Much like our religious relatives who actually have a Jewish heritage, there has been a silent claiming of the "heritage" of Christianity. The way this Christian heritage is practiced is, obviously, heavily weighted toward practices of heritage rather than practices of faith. That is to say, like some “non-practicing” Jews who still observe certain rituals for the sake of remembering their heritage and passing it on to the next generation, Christianity has an abundance of “non-practicing” Christians who still observe certain rituals for the sake of remembering their “heritage” and passing it on. The difference is non-practicing Christians do not recognize that they are passing on the heritage and not-so-much the faith.
One of the most regular rituals is the preparation for (including dressing up) and attendance of church on Sunday morning. The unbending steadfastness of many Christian to allow for more casual dress, a change in worship style, or time of worship, while passed off as a concern for respectfulness, appropriateness and respectability from a religiously pious point of view has much more to do with upholding their perceived heritage than it does with any biblically based concern. The same seems to be true for many of the other places of resistance to change in the church.
That is where those who are advocates for the change and those who are advocates for maintaining their perceived heritage meet an impasse. We each assume the other is there for the same reason we are (to maintain Christian heritage / to peruse biblical mandates). Because of this miscue, we find ourselves frequently at impasses that, without recognition of the difference, will not reach a lasting resolution if they achieve a resolution at all. Additionally, the relationship is complicated by the issues of American exceptionalism which is so frequently bound tightly to Christian heritage, the biblical issues of Christianity being a “heritage,” and the belief of both sides that they are the ones who are honoring the religion. (All three are likely to be future articles).
Now for the part that many people are not going to like.
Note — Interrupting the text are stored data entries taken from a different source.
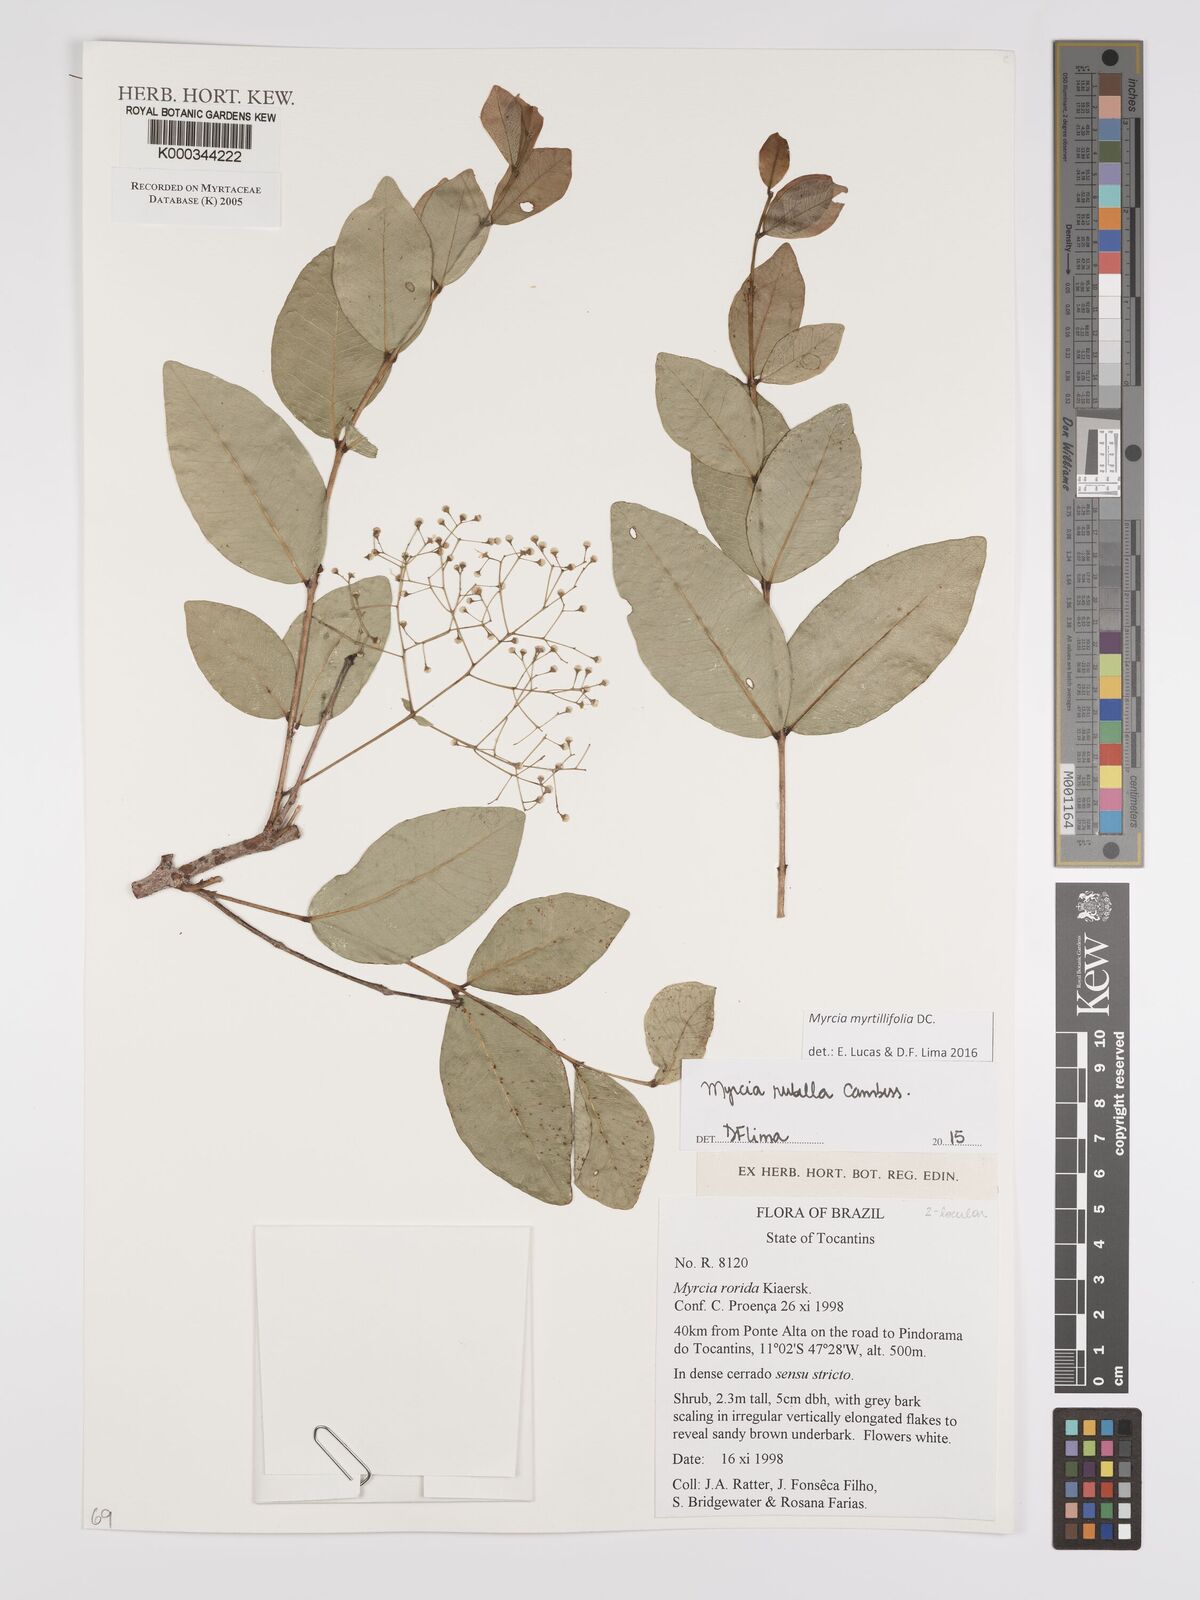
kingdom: Plantae
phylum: Tracheophyta
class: Magnoliopsida
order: Myrtales
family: Myrtaceae
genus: Myrcia
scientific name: Myrcia guianensis
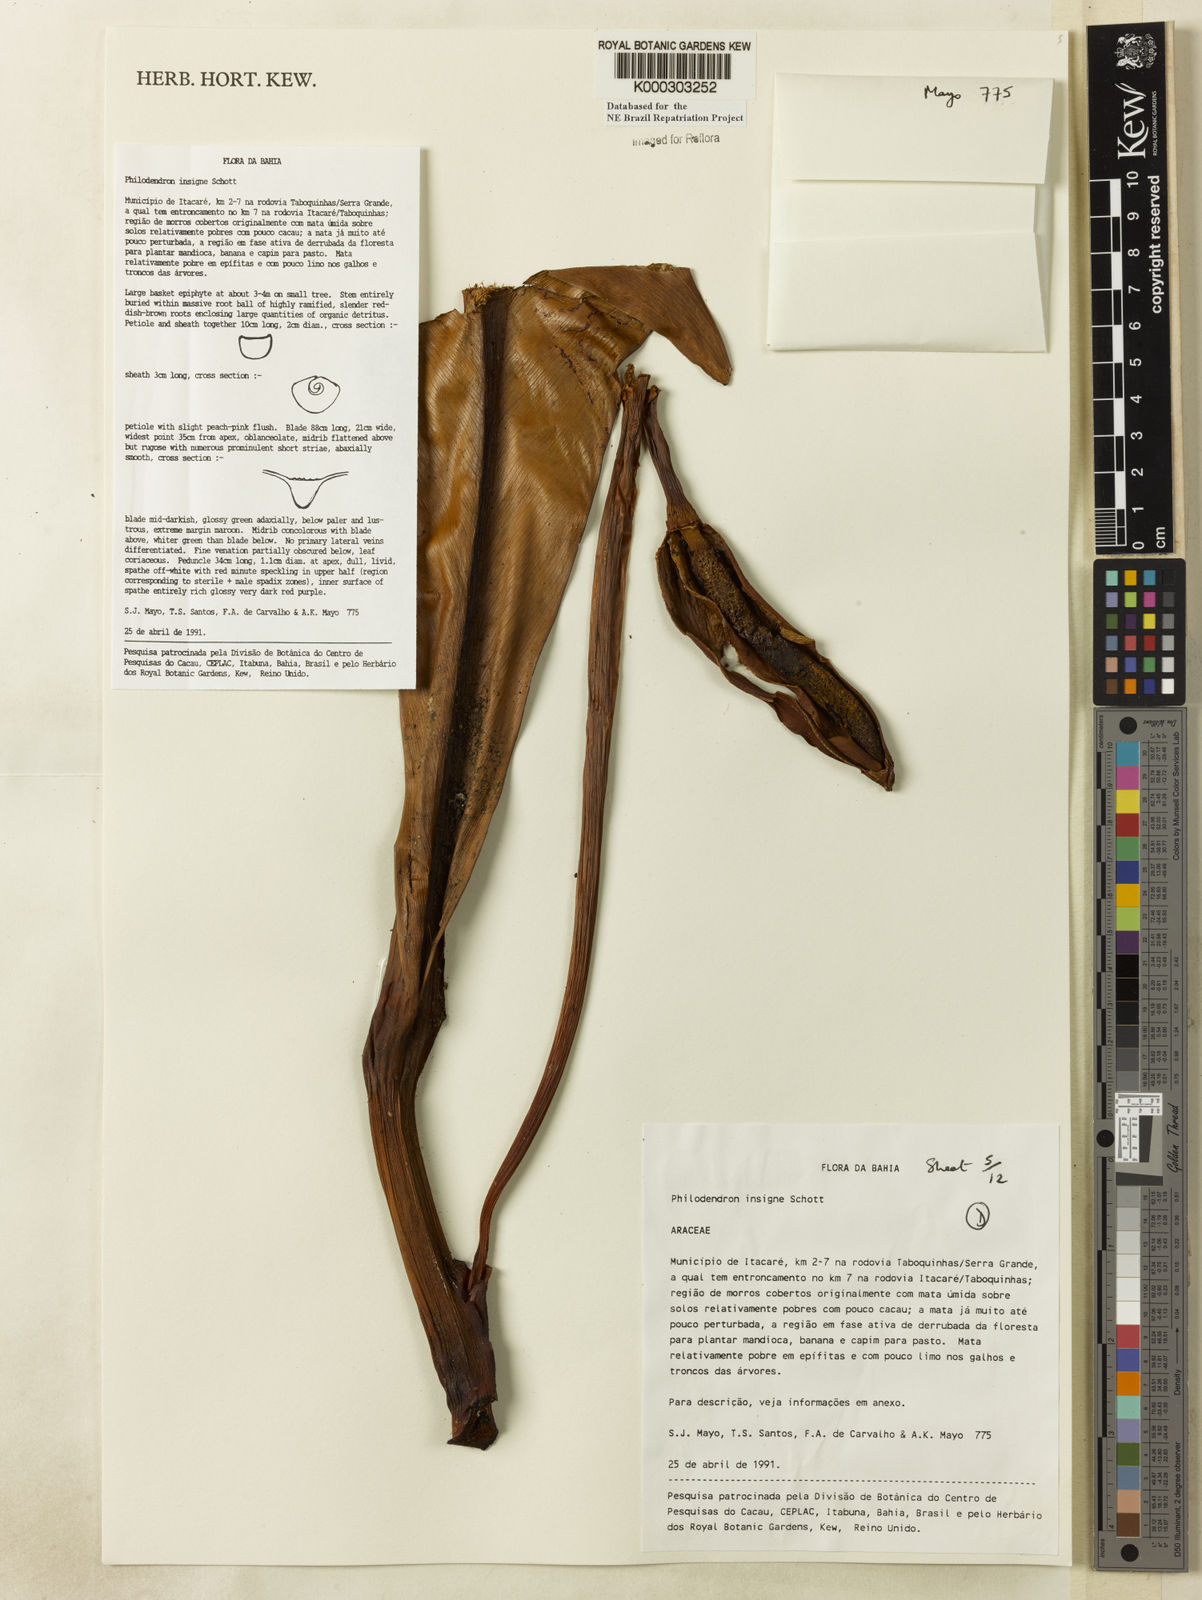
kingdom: Plantae
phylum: Tracheophyta
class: Liliopsida
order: Alismatales
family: Araceae
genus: Philodendron
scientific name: Philodendron insigne
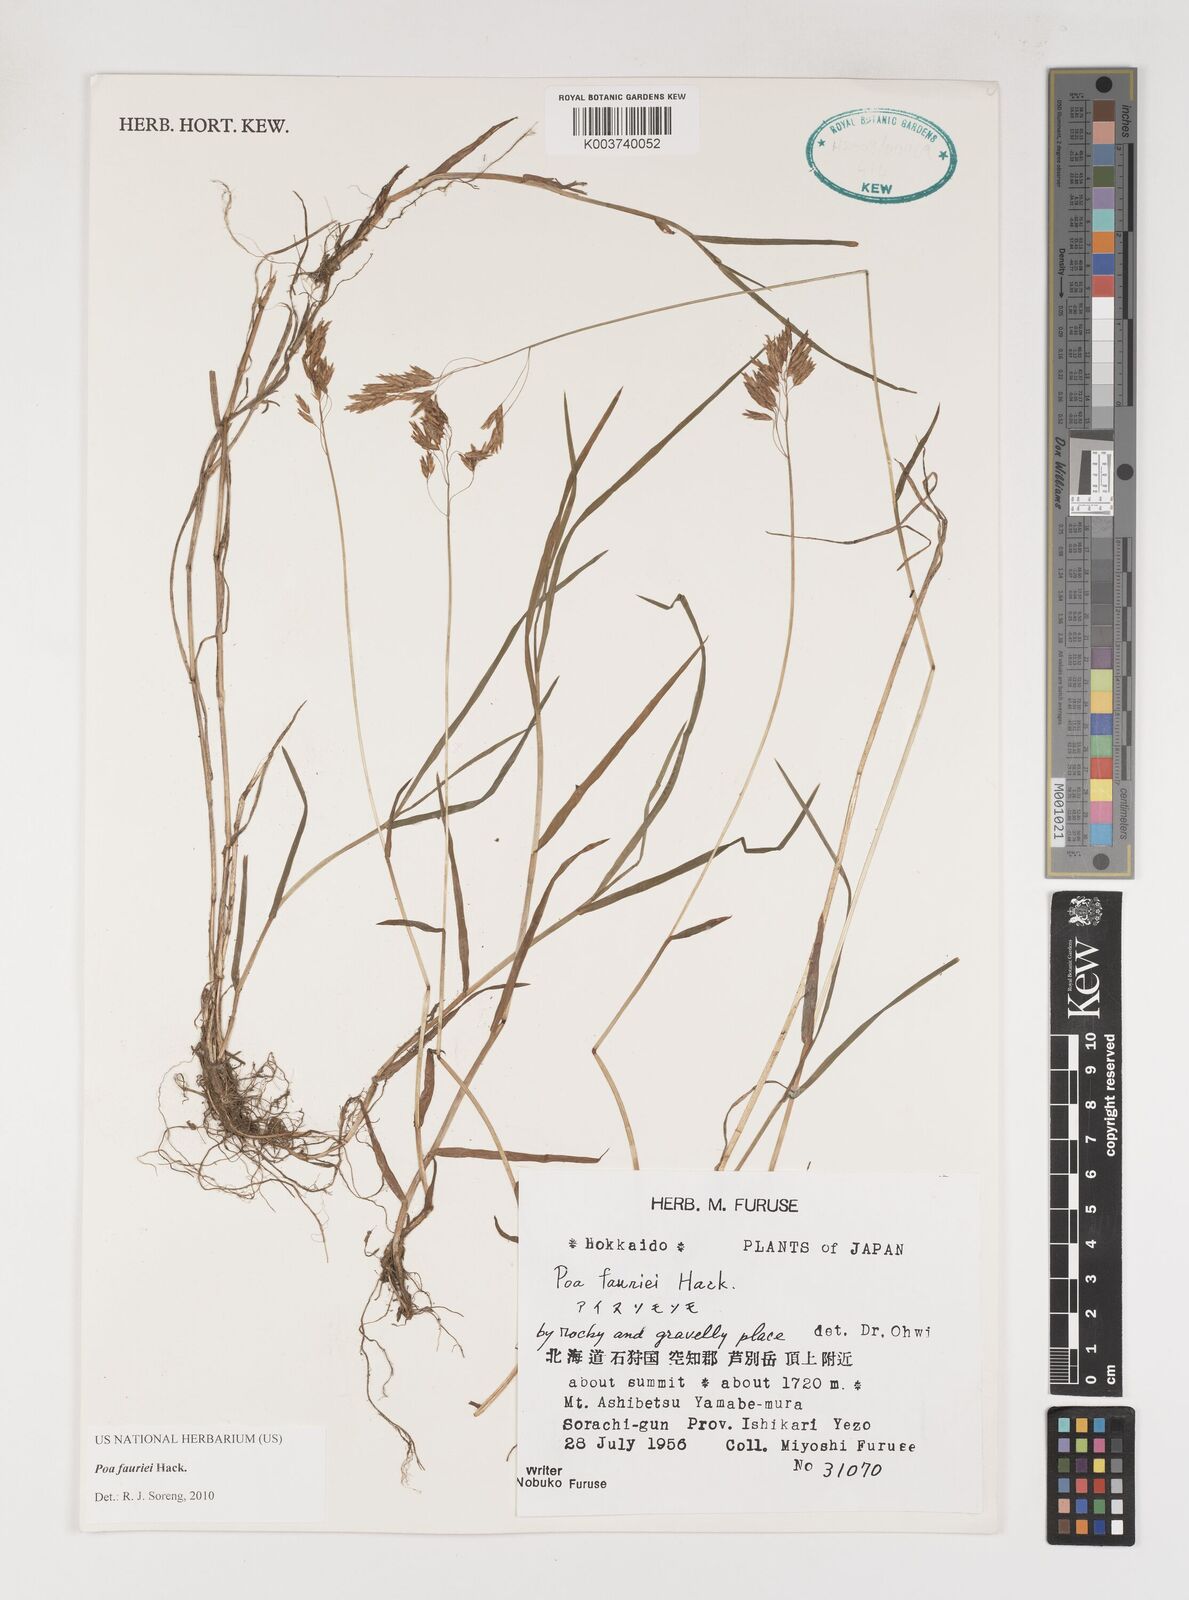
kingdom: Plantae
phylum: Tracheophyta
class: Liliopsida
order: Poales
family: Poaceae
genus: Poa
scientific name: Poa fauriei
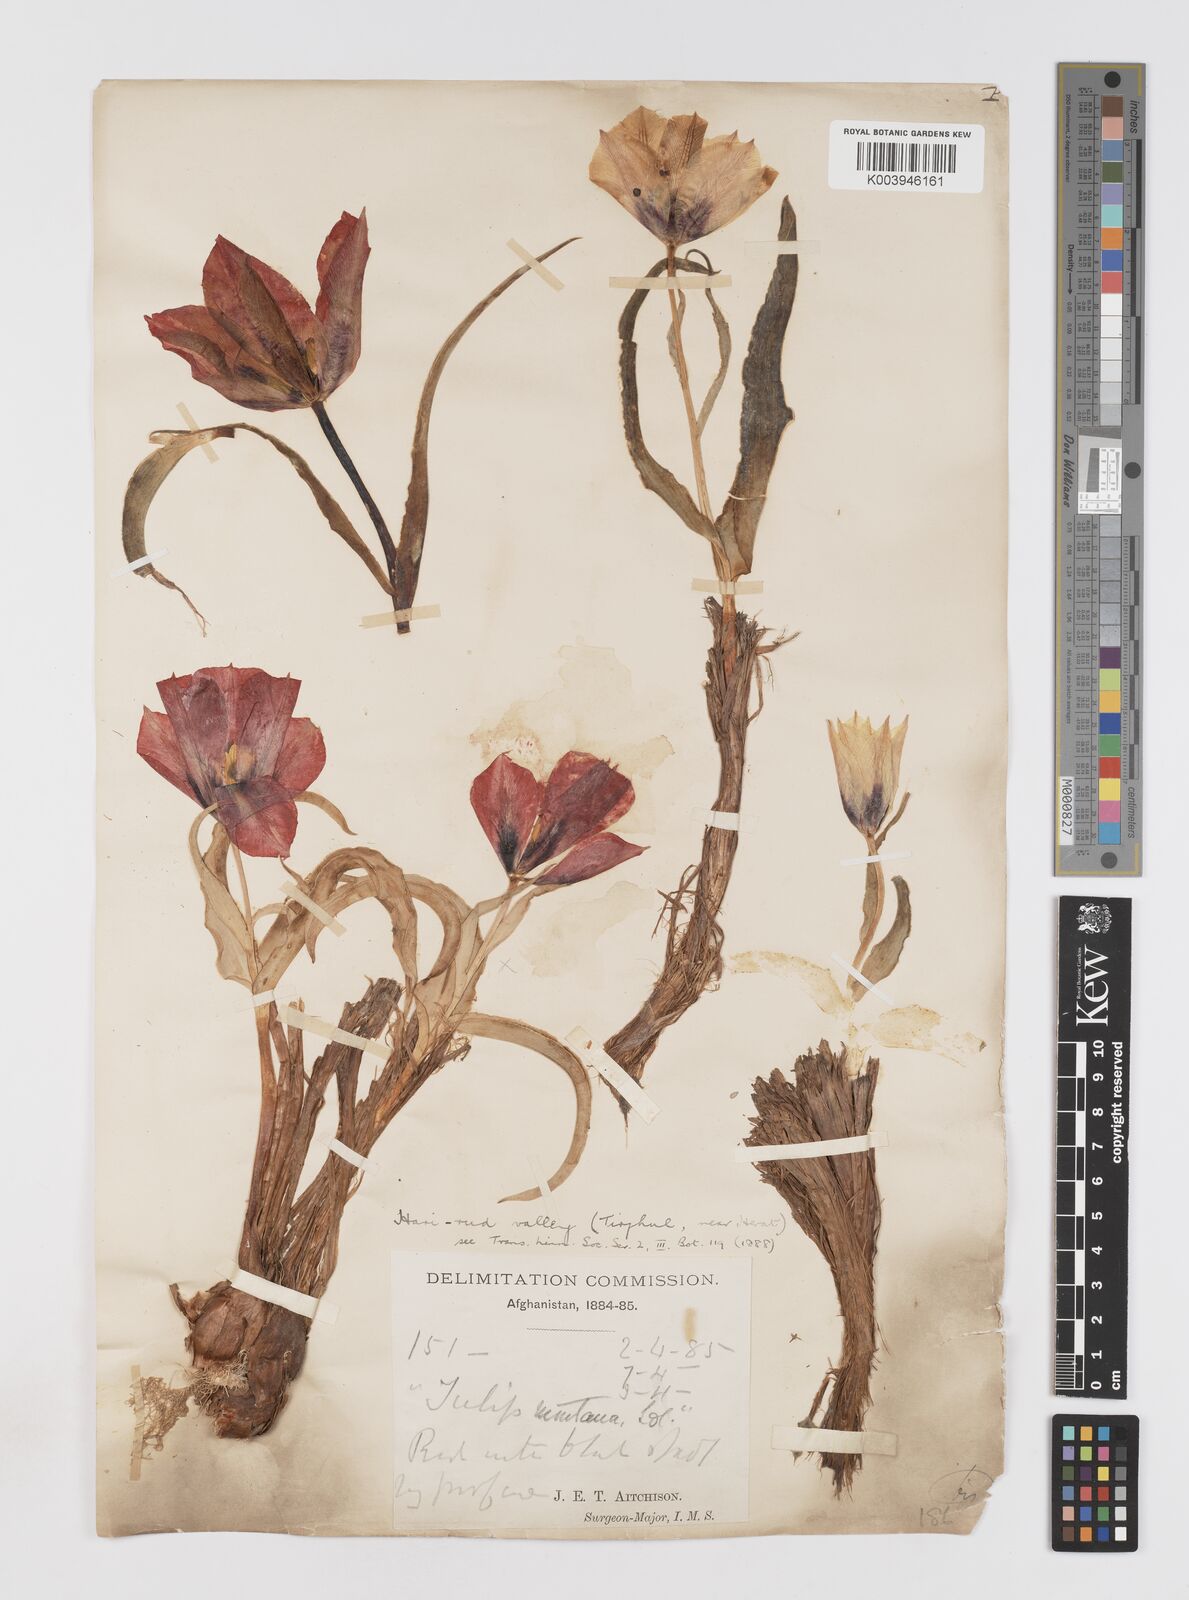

I am not putting forth the idea that recognition of this reality (at least as I see it), will solve the impasse or provide for a path forward together - quite the opposite really. I believe that recognition of this divide will be exactly that- a recognition of a divide. Theses two understandings of what it means to be Christian are not compatible and, as sad as it is, make it not only constantly contentious to move forward together, but also illogical.
My sermon for this Sunday
is helpful in understanding this (as a matter of fact, this article may become part of the message). I'm looking at Micah, where the prophet says, "What does the Lord require of you but to do justice, to love kindness and walk humbly with your God?” Those who practice Christianity mostly as a heritage will see those things as requests (if not “nice things to say, but a naive way of living”) and those who practice it as a religion will see it as exactly what the prophet calls it - a requirement.
Followers of The Way, of the teachings of Jesus, will never settle on ritual repetition for the sake of heritage... because Jesus didn't either. The Church, as the body of Christ, must never allow itself to become a cultural heritage club, for when we do, we displace the centrality of the brother and sisterhood of all humanity with the exceptionalism and assumed privilege of a select group of people... and that's just not the way of Christ.